## [ASSIGNMENT]
Images within the entries are to be omitted; the remainder must be reproduced exactly.

## [RECORDS TO PROCESS]
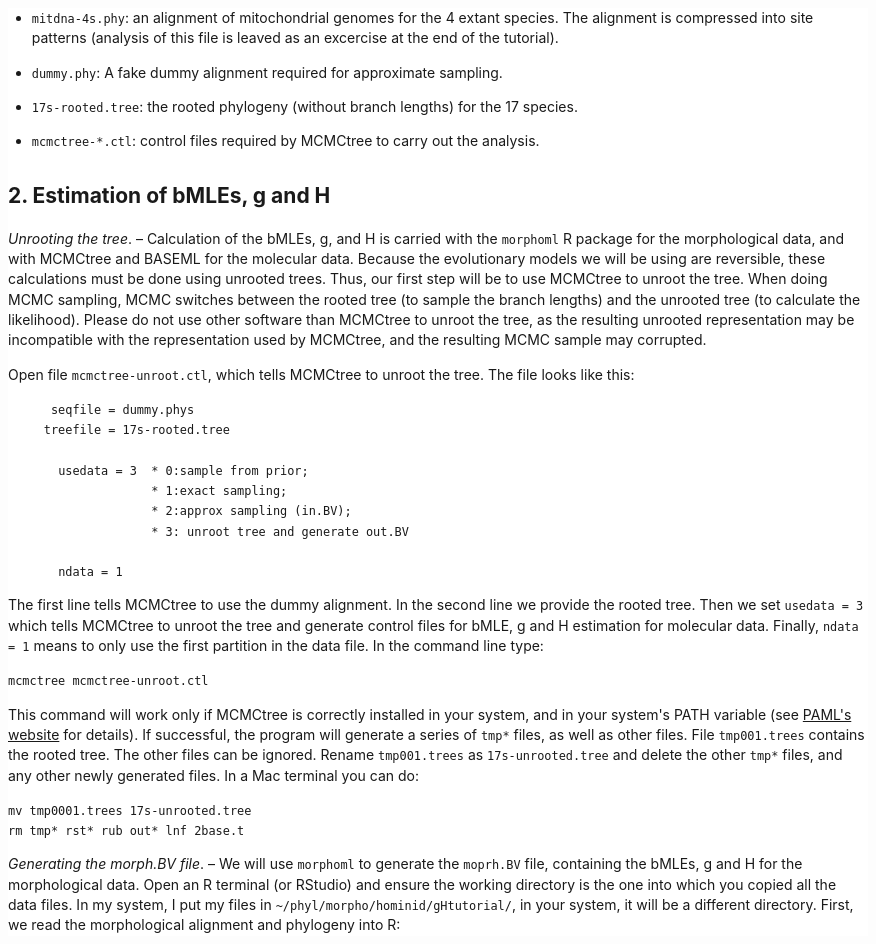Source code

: * `mitdna-4s.phy`: an alignment of mitochondrial genomes for the 4 extant species. The alignment is compressed into site patterns (analysis of this file is leaved as an excercise at the end of the tutorial).

* `dummy.phy`: A fake dummy alignment required for approximate sampling.

* `17s-rooted.tree`: the rooted phylogeny (without branch lengths) for the 17 species.

* `mcmctree-*.ctl`: control files required by MCMCtree to carry out the analysis.

## 2. Estimation of bMLEs, g and H

_Unrooting the tree_. – Calculation of the bMLEs, g, and H is carried with the `morphoml` R package for the morphological data, and with MCMCtree and BASEML for the molecular data. Because the evolutionary models we will be using are reversible, these calculations must be done using unrooted trees. Thus, our first step will be to use MCMCtree to unroot the tree. When doing MCMC sampling, MCMC switches between the rooted tree (to sample the branch lengths) and the unrooted tree (to calculate the likelihood). Please do not use other software than MCMCtree to unroot the tree, as the resulting unrooted representation may be incompatible with the representation used by MCMCtree, and the resulting MCMC sample may corrupted.

Open file `mcmctree-unroot.ctl`, which tells MCMCtree to unroot the tree. The file looks like this:

```
      seqfile = dummy.phys
     treefile = 17s-rooted.tree

       usedata = 3  * 0:sample from prior; 
                    * 1:exact sampling; 
                    * 2:approx sampling (in.BV); 
                    * 3: unroot tree and generate out.BV

       ndata = 1 
```

The first line tells MCMCtree to use the dummy alignment. In the second line we provide the rooted tree. Then we set `usedata = 3` which tells MCMCtree to unroot the tree and generate control files for bMLE, g and H estimation for molecular data. Finally, `ndata = 1` means to only use the first partition in the data file. In the command line type:

```
mcmctree mcmctree-unroot.ctl
```

This command will work only if MCMCtree is correctly installed in your system, and in your system's PATH variable (see [PAML's website](http://abacus.gene.ucl.ac.uk/software/paml.html) for details). If successful, the program will generate a series of `tmp*` files, as well as other files. File `tmp001.trees` contains the rooted tree. The other files can be ignored. Rename `tmp001.trees` as `17s-unrooted.tree` and delete the other `tmp*` files, and any other newly generated files. In a Mac terminal you can do:

```
mv tmp0001.trees 17s-unrooted.tree
rm tmp* rst* rub out* lnf 2base.t
```

_Generating the morph.BV file_. – We will use `morphoml` to generate the `moprh.BV` file, containing the bMLEs, g and H for the morphological data. Open an R terminal (or RStudio) and ensure the working directory is the one into which you copied all the data files. In my system, I put my files in `~/phyl/morpho/hominid/gHtutorial/`, in your system, it will be a different directory. First, we read the morphological alignment and phylogeny into R:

## [SOLUTION TO THE EXERCISE]
Source code

: * `mitdna-4s.phy`: an alignment of mitochondrial genomes for the 4 extant species. The alignment is compressed into site patterns (analysis of this file is leaved as an excercise at the end of the tutorial).

* `dummy.phy`: A fake dummy alignment required for approximate sampling.

* `17s-rooted.tree`: the rooted phylogeny (without branch lengths) for the 17 species.

* `mcmctree-*.ctl`: control files required by MCMCtree to carry out the analysis.

## 2. Estimation of bMLEs, g and H

_Unrooting the tree_. – Calculation of the bMLEs, g, and H is carried with the `morphoml` R package for the morphological data, and with MCMCtree and BASEML for the molecular data. Because the evolutionary models we will be using are reversible, these calculations must be done using unrooted trees. Thus, our first step will be to use MCMCtree to unroot the tree. When doing MCMC sampling, MCMC switches between the rooted tree (to sample the branch lengths) and the unrooted tree (to calculate the likelihood). Please do not use other software than MCMCtree to unroot the tree, as the resulting unrooted representation may be incompatible with the representation used by MCMCtree, and the resulting MCMC sample may corrupted.

Open file `mcmctree-unroot.ctl`, which tells MCMCtree to unroot the tree. The file looks like this:

```
      seqfile = dummy.phys
     treefile = 17s-rooted.tree

       usedata = 3  * 0:sample from prior; 
                    * 1:exact sampling; 
                    * 2:approx sampling (in.BV); 
                    * 3: unroot tree and generate out.BV

       ndata = 1 
```

The first line tells MCMCtree to use the dummy alignment. In the second line we provide the rooted tree. Then we set `usedata = 3` which tells MCMCtree to unroot the tree and generate control files for bMLE, g and H estimation for molecular data. Finally, `ndata = 1` means to only use the first partition in the data file. In the command line type:

```
mcmctree mcmctree-unroot.ctl
```

This command will work only if MCMCtree is correctly installed in your system, and in your system's PATH variable (see [PAML's website](http://abacus.gene.ucl.ac.uk/software/paml.html) for details). If successful, the program will generate a series of `tmp*` files, as well as other files. File `tmp001.trees` contains the rooted tree. The other files can be ignored. Rename `tmp001.trees` as `17s-unrooted.tree` and delete the other `tmp*` files, and any other newly generated files. In a Mac terminal you can do:

```
mv tmp0001.trees 17s-unrooted.tree
rm tmp* rst* rub out* lnf 2base.t
```

_Generating the morph.BV file_. – We will use `morphoml` to generate the `moprh.BV` file, containing the bMLEs, g and H for the morphological data. Open an R terminal (or RStudio) and ensure the working directory is the one into which you copied all the data files. In my system, I put my files in `~/phyl/morpho/hominid/gHtutorial/`, in your system, it will be a different directory. First, we read the morphological alignment and phylogeny into R:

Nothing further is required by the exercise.